We have been amazed at the change in one particular student (C.B) who before the project was would often be described by her teachers as ‘challenging, difficult, headstrong, feisty, difficult to control and engage. During this project all her character traits have been channelled into a far more positive direction. Teachers have now recognised that she has massively strong leadership qualities of strength, courage, determination. She is now seen as a natural leader and a fantastic communicator. Not only is she seen differently and she now evidently sees herself very differently too! She has gained a huge amount of self esteem and self confidence from this work. She stood confidently in front of a class leading the learning, organising everybody, displaying bags of energy, motivation and drive showed she has great interpersonal skills too. This project has provided a turning point for this student that could potentially be life changing! Matt Snape (Deputy Head)
How has the project helped the school develop sustainable and embedded creative learning?
This project helped the school have an experience that was immensely valuable to a particular group of students. It has kick started us into realising that all students have so much more to give and they have a huge capacity to achieve! A large body of the staff are now ready and willing to share this model of work again and explore new ways of collaborating with students to ensure they engage well with them and find ways of working that are more enjoyable, more practical and more suited to individual learning styles. There are plans now in place for the current year 10 students to be working with Year 9 students - to build motivation, create challenges and assist them to organise themselves to plan, lead and deliver learning.
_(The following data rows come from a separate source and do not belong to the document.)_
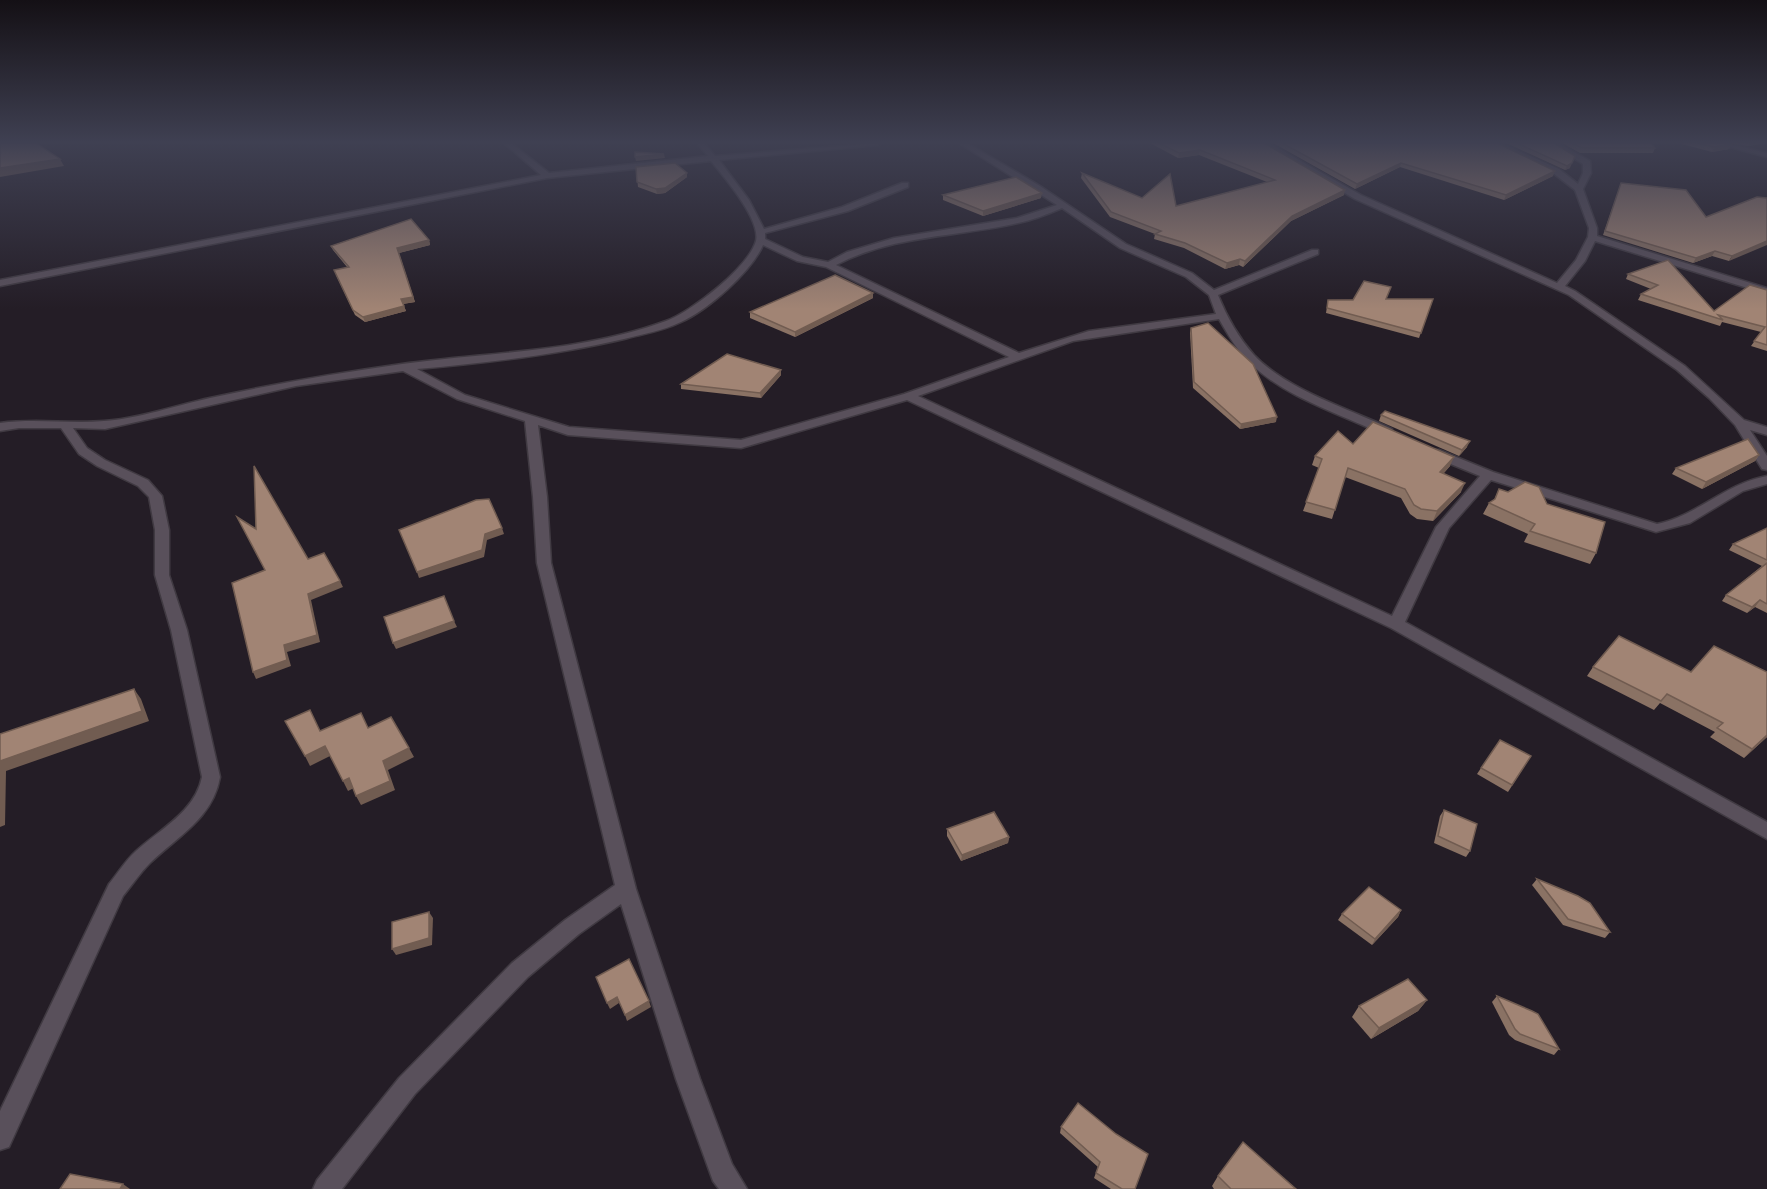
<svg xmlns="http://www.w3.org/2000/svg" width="1767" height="1189" viewBox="0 0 1767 1189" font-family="Karla,sans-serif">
  <rect width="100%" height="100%" fill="#241d26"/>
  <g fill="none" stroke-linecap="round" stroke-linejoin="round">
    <defs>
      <g id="minor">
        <path d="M504 143H511L549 173 708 156 697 143H704L715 156 880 143 877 145 719 160 749 200 764 229 842 207 902 183H908V187L848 211 765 233V239L803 257 828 262 847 252 894 238 1017 218 1057 205 959 143H967L1040 186 1126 244 1192 273 1214 290 1312 250H1318V254L1218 295C1227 317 1238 337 1254 355 1287 390 1349 409 1392 429V435H1384C1341 414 1287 398 1252 365 1238 352 1228 335 1219 319L1073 341 918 396 1392 616 1436 527 1480 476 1431 456V450H1439L1493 472 1657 524C1697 516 1724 484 1767 476V484L1743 491 1690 523 1656 532 1491 480 1449 528 1405 622 1767 822V839L1391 628 907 400 741 448 568 435 538 425 547 497 551 563 636 889 700 1079 732 1164 747 1189H719L713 1181 676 1079 621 904 579 934 528 977 415 1094 342 1189H313L317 1180 399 1078 512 963 565 920 615 885 537 563 533 497 525 421 457 399 403 371 296 386 105 429 73 428 87 448 105 460 148 480 162 496 169 530V575L187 630 220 777C213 818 178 836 150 863 140 873 132 885 123 896L9 1147 0 1150V1111L109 884C118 873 125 861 136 851 160 829 195 812 202 777L171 630 155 575V530L149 497 138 486 97 466 79 454 61 428H19L0 431V423C35 418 69 424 104 421 137 419 178 405 210 398 274 384 338 373 402 364 490 352 582 352 666 321 691 312 748 268 756 241 761 220 725 178 711 161L547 178 0 286V280L541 175ZM1062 208 1120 248 1186 277 1209 295 1216 314 1089 331 1019 353 836 265C893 235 957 237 1018 223 1033 220 1048 214 1062 208ZM763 245 797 261 826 267 1009 357 904 394 741 440 569 427 465 395 417 369C487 363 556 355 624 339 643 334 663 331 681 322 708 310 751 272 763 245Z"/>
        <polygon points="1260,143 1269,143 1361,195 1557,283 1576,260 1588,237 1589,228 1575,190 1553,173 1492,143 1501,143 1559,169 1578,184 1583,173 1583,164 1549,143 1558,143 1590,161 1591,173 1583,189 1597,228 1597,236 1767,288 1767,294 1595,241 1585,261 1565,286 1575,291 1685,366 1744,420 1767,427 1767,435 1750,430 1767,456 1767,470 1762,469 1735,425 1709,398 1677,370 1569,295 1355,199"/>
        <polygon points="1715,143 1726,143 1767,153 1767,157"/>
      </g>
    </defs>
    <use href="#minor" stroke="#403a42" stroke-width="3"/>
    <use href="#minor" fill="#59505b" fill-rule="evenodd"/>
  </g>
  <g fill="#8a7264">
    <polygon points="1150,143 1264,143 1344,195 1291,221 1243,267 1239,265 1225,269 1184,248 1154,239 1155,234 1110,217 1081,178 1082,173 1142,198 1176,206 1267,182 1199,155 1178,158"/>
    <polygon points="1273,143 1497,143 1553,176 1504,200 1400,167 1355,189"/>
    <polygon points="1506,143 1554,143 1570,168 1565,170"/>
    <polygon points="1562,143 1651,143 1655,148 1653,153 1580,153"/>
    <polygon points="1678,143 1725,143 1731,144 1729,149 1712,152"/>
    <polygon points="1727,143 1765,143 1748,146"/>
    <polygon points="636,167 687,177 665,193 657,194 638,187"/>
    <polygon points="1621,183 1706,217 1767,198 1729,261 1712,256 1693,263 1603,235"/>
    <polygon points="943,195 1041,198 983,216 943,200"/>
    <polygon points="429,240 430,245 399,253 415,302 403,304 406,311 365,322 355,315 336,275 347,267 333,250 331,246"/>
    <polygon points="1668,260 1714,311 1767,290 1767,351 1751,346 1761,332 1722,322 1720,326 1638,300 1641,294 1651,289 1626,279 1628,274"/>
    <polygon points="873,298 795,337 750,318 750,312"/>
    <polygon points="1433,299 1419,338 1326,313 1328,300"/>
    <polygon points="1191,328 1276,422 1240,429 1193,388 1190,333"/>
    <polygon points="781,375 761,398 681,389 681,384"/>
    <polygon points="1381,415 1467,447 1459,456 1379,421"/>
    <polygon points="1353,444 1450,466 1443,474 1461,492 1433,521 1417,519 1410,514 1401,498 1345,477 1332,519 1303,511 1319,468 1312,465 1315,456"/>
    <polygon points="1759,455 1755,461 1702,489 1672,474 1676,468"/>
    <polygon points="1499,489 1547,504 1596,553 1590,564 1524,542 1528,534 1483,514 1489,503 1494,500"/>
    <polygon points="1767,528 1767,613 1755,607 1747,613 1722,601 1726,595 1762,566 1729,550 1733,544"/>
    <polygon points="1593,667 1691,672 1767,672 1767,737 1744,758 1710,737 1715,732 1660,703 1654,710 1587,676"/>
    <polygon points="1531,756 1508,792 1477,774 1481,768"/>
    <polygon points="1444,810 1470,851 1466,857 1434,843 1440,816"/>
    <polygon points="947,829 1009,837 1008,843 961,861 947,836"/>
    <polygon points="1537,879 1610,932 1605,938 1563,925 1532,885"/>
    <polygon points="1401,910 1398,917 1372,945 1338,920 1342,914"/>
    <polygon points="1497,996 1559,1049 1554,1055 1515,1040 1509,1035 1492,1002"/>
    <polygon points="1427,1000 1418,1011 1371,1039 1352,1017 1359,1006"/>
    <polygon points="1061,1127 1135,1189 1111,1189 1094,1178 1098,1167 1060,1133"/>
    <polygon points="1218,1176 1296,1189 1214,1189 1212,1186"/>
  </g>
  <g fill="#715c51">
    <polygon points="1750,143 1765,143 1748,146"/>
    <polygon points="1731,144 1729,149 1712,152 1714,147"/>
    <polygon points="1200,150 1199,155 1178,158 1179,153"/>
    <polygon points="664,154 665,158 636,161 635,157"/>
    <polygon points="60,159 64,166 0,177 0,168"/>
    <polygon points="1401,163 1400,167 1355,189 1357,184"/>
    <polygon points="1572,163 1570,168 1565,170 1567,166"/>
    <polygon points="1555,171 1553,176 1504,200 1506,195"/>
    <polygon points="687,173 687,177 665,193 657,194 656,189"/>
    <polygon points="1345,190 1344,195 1291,221 1243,267 1245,261 1292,216"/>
    <polygon points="1042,193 1041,198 983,216 983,211"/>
    <polygon points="429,240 430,245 399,253 397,248"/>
    <polygon points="1767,241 1767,245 1729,261 1732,256"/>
    <polygon points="1715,251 1712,256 1693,263 1696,258"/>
    <polygon points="1240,259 1239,265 1225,269 1227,263"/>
    <polygon points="873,293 873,298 795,337 795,332"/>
    <polygon points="413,297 415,302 402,304 401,299"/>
    <polygon points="404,306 406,311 365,322 363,317"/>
    <polygon points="781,370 781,375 761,398 760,393"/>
    <polygon points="1277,417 1276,422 1240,429 1241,424"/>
    <polygon points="1470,441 1467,447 1459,456 1462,450"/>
    <polygon points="1759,455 1755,461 1702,489 1706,482"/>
    <polygon points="1454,457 1450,466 1436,482 1440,472"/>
    <polygon points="1465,483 1461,492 1433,521 1437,511"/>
    <polygon points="502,528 504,534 487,540 484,557 419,578 417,572 485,534"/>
    <polygon points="340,581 343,587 311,600 320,642 287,652 291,666 256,679 253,672 284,645 308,594"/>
    <polygon points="1760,600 1755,607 1747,613 1752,607"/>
    <polygon points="454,621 457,627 396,649 393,643"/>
    <polygon points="134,689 141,699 149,721 6,771 5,825 0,827 0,761"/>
    <polygon points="1767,735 1767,737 1744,758 1752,749"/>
    <polygon points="325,746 330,756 310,766 305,756"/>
    <polygon points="409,748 414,757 388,770 395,790 361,805 356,796 383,761"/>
    <polygon points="349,778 354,788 348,791 343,781"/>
    <polygon points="1009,837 1008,843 961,861 962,855"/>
    <polygon points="1401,910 1398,917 1372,945 1375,939"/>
    <polygon points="429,912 433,918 432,945 396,955 392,949"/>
    <polygon points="617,997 619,1003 610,1009 607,1003"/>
    <polygon points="1427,1000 1418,1011 1371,1039 1379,1028"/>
    <polygon points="649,1001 651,1007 627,1021 625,1015"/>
    <polygon points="123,1184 130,1189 120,1189"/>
  </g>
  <g fill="#a18474" stroke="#715c51" stroke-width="1.5">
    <polygon points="0,143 36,143 60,159 0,168"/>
    <polygon points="1159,143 1264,143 1345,190 1292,216 1245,261 1240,259 1227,263 1185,243 1155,234 1161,231 1111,212 1082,173 1142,198 1170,174 1176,206 1275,180 1200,150 1179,153"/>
    <polygon points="1282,143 1497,143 1555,171 1506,195 1401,163 1357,184"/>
    <polygon points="1517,143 1554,143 1575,156 1572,163 1567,166"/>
    <polygon points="1572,143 1651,143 1655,148 1582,148"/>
    <polygon points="1697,143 1725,143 1731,144 1714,147"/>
    <polygon points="635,152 664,154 635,157"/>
    <polygon points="675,163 687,173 665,188 656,189 637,182 636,167"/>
    <polygon points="1016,177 1042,193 983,211 943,195"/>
    <polygon points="1621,183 1686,190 1706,217 1757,197 1767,198 1767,241 1732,256 1715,251 1696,258 1605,231"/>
    <polygon points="411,219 429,240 397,248 413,297 401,299 404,306 363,317 353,310 334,270 349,267 331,246"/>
    <polygon points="1668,260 1714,311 1750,285 1767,290 1767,345 1754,341 1765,327 1718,315 1723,320 1641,294 1658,285 1628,274"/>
    <polygon points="835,275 873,293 795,332 750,312"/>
    <polygon points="1364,281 1391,287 1386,299 1433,299 1421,333 1327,308 1328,300 1353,300"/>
    <polygon points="1208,323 1253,364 1277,417 1241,424 1194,382 1191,328"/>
    <polygon points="727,354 781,370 760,393 681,384"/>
    <polygon points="1385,411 1470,441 1462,450 1381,415"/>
    <polygon points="1373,422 1454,457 1440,472 1465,483 1437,511 1421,509 1414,505 1405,489 1348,468 1335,510 1306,502 1322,459 1315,456 1338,431 1353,444"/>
    <polygon points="1748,439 1759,455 1706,482 1676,468"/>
    <polygon points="254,466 308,559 324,553 340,581 308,594 317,635 284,645 287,660 253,672 232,583 265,570 237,517 256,529"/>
    <polygon points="1525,482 1539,487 1547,504 1605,522 1596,553 1530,531 1535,524 1489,503 1495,499 1499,489 1508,492"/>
    <polygon points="489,499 502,528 485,534 482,550 417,572 399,530 476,500"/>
    <polygon points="1767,528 1767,560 1733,544"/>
    <polygon points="1767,563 1767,604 1760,600 1752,607 1726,595"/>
    <polygon points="444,596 454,621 393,643 384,617"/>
    <polygon points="1619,636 1691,672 1714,646 1767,672 1767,735 1752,749 1717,728 1723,723 1667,694 1661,701 1593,667"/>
    <polygon points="134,689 142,711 0,761 0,734"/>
    <polygon points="310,710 320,731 361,713 368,728 391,717 409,748 383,761 390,781 356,796 349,778 343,781 325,746 305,756 285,721"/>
    <polygon points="1500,740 1531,756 1512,785 1481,768"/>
    <polygon points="1444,810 1477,824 1470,851 1438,836"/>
    <polygon points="994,812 1009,837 962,855 947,829"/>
    <polygon points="1537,879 1578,896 1590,903 1610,932 1568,919"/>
    <polygon points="1369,887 1401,910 1375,939 1342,914"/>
    <polygon points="429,912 429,938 392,949 392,922"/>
    <polygon points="629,959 649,1001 625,1015 617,997 607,1003 596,977"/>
    <polygon points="1408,979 1427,1000 1379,1028 1359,1006"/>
    <polygon points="1497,996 1532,1011 1538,1014 1559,1049 1520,1034 1515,1029"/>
    <polygon points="1078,1103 1116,1134 1148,1154 1135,1189 1122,1189 1096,1173 1100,1162 1061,1127"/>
    <polygon points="1243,1142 1296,1189 1231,1189 1218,1176"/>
    <polygon points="70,1174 123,1184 120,1189 60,1189"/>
  </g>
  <linearGradient id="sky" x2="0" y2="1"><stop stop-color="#141015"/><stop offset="0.46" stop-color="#3f4052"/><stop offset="1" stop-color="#3f4052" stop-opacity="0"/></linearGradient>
  <rect width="1767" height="309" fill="url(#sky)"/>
</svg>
We also intend to continue with students talking directly to SLT and they will be an integral part of our CPD programme for teachers.
No longer needed
In what ways did the project make a specific contribution to the Every Child Matters outcomes?
Enjoy and achieve – this project has enabled every student to achieve in a very public way. They have all enjoyed the experience and their confidence and self esteem has been boosted.
Make a positive contribution – Every student has been enabled to make a positive contribution to their own learning and that of other student and most importantly their teachers’ learning. This project has made a valuable contribution to the school as a whole.
What would you do differently next time?
We would try to get more staff involved at the very beginning - and we recognise that we need to give the staff time to do this - so we would have timetabled time and included interaction into a calendar of events. We would also have allocated extra school funds. On reflection we think that we should have got parents involved more as they too could have been a valuable resource. We should also have planned to collect more evidence that shows impact - however this is difficult when we were not sure of the direction of travel of the project and not entirely sure of the sort of impact we might achieve .e.g. There were emails of comments made by teacher that have not been collected - these could have been useful source of information.
What do you intend to do next?
Both the students and staff are keen to continue this sort of work - there are plans in place for Year 9 students to get involved with Yr 10.